(Sanatçılarla Çetinkaya Köprüsünü Geçerken)
Camdan bakıyorum…
Çetinkaya köprüsünü görüyorum.
Türkiye'nin en büyük nehrinin üzerinden geçiyorum.
Kendi kendime 'Köprüden Geçti Gelin' türküsünü söylüyorum.
***
Köprüden geçti gelin
Saç bağın, düştü gelin…
Diloy Diloy Halden bilmez Diloy Diloy,
Söz anlamaz ne fayda.
(…)
***
Türküyü mırıldanırken rahmetli Neşet Ertaş'ı düşünüyorum.
Zira bu türküde geçen ' diloy' kelimesini Neşet ERTAŞ'a sormuştum.
-Ne demek diye?
'Sevdiğine pöykürmek alim bey' demişti.
'Neredesin sen' türküsünü ricam üzerine,üst üste söylemişti.

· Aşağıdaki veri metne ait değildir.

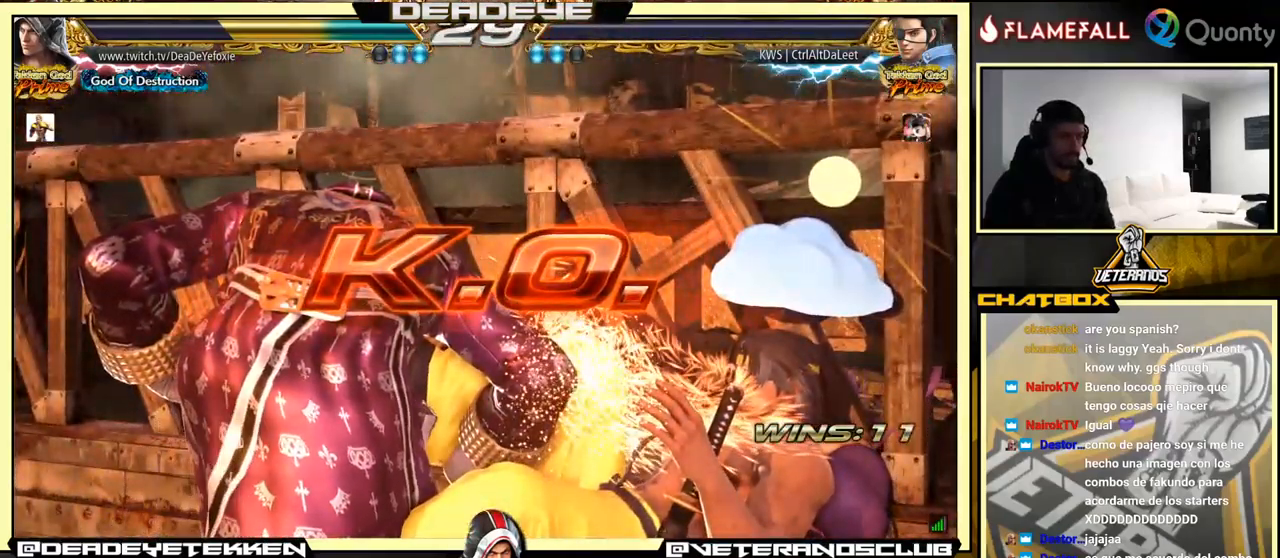
{"buttons": [], "left_stick": "center", "events": []}
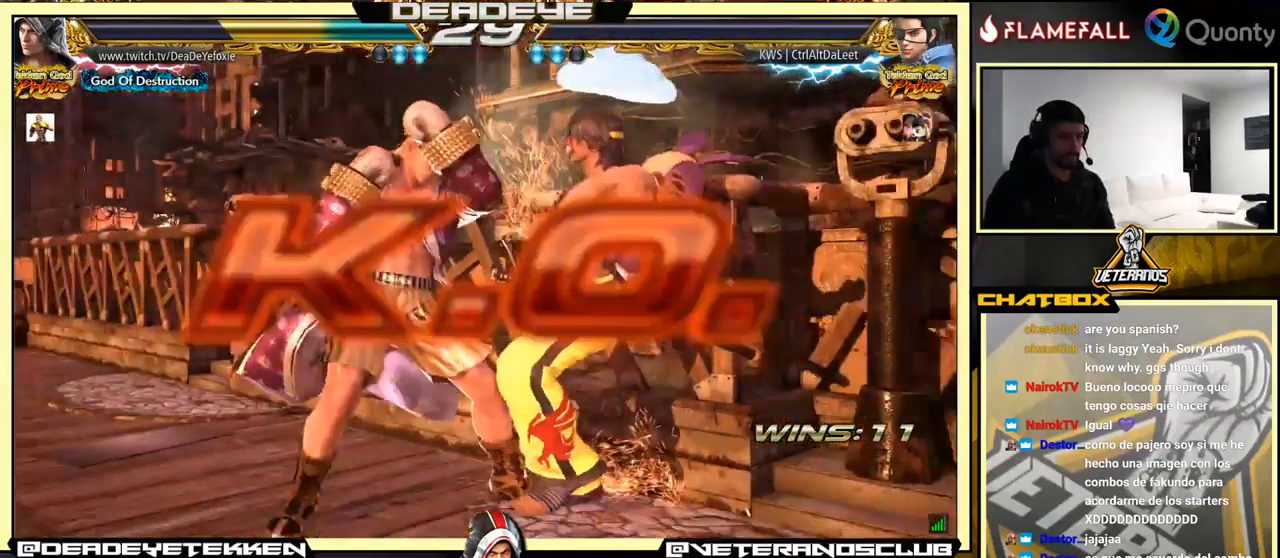
{"buttons": ["R1"], "left_stick": "down-right", "events": [[267, "left_stick", "down-right"], [333, "R1", "down"], [383, "R1", "up"], [467, "R1", "down"]]}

O gece, sabaha kadar, çalıp söylemişti.
-Az, içseniz usta! demiştim.
-İçmeden de olmuyor,alim bey- demişti.
(Üniversitede çalıştığım için naçizane bendenize –alim bey- diyordu.)
Kendisine eşlik etmiştim.
Kadehlerimizi tokuştururken, oldukça eğilmiştim.
Kadehimi, kadehinin altına tokuşturduğumda 'Sağlığınıza' demiştim.
Soluklanması için Bedri Rahmi Eyüboğlu'nun 'Türküler Dolusu' şiirini söylemiştim.
Buram buram Anadolu kokan mütevazı kişiliğiyle dinlemişti.
… Şairim
Zifiri karanlıkta gelse şiirin hası,
Ayak izlerinden tanırım.
Ne zaman bir köy türküsü duysam,
Şairliğimden utanırım...
…
Nurlar içinde uyusun...
***
Otobüsün camında, nefesimin bıraktığı buğuyu siliyorum.
Bafra'yı ışıklar içerisinde görüyorum.
Az önce yanından geçtiğimiz Çetinkaya köprüsünü düşünüyorum.
Neydi bu köprünün hazin hikayesi?
***
Evet hatırladım!
Çok eskiden, tahta olan bu köprüden, düğün alayları geçermiş.
Bir gün, düğün alayı geçerken, köprü yıkılmış!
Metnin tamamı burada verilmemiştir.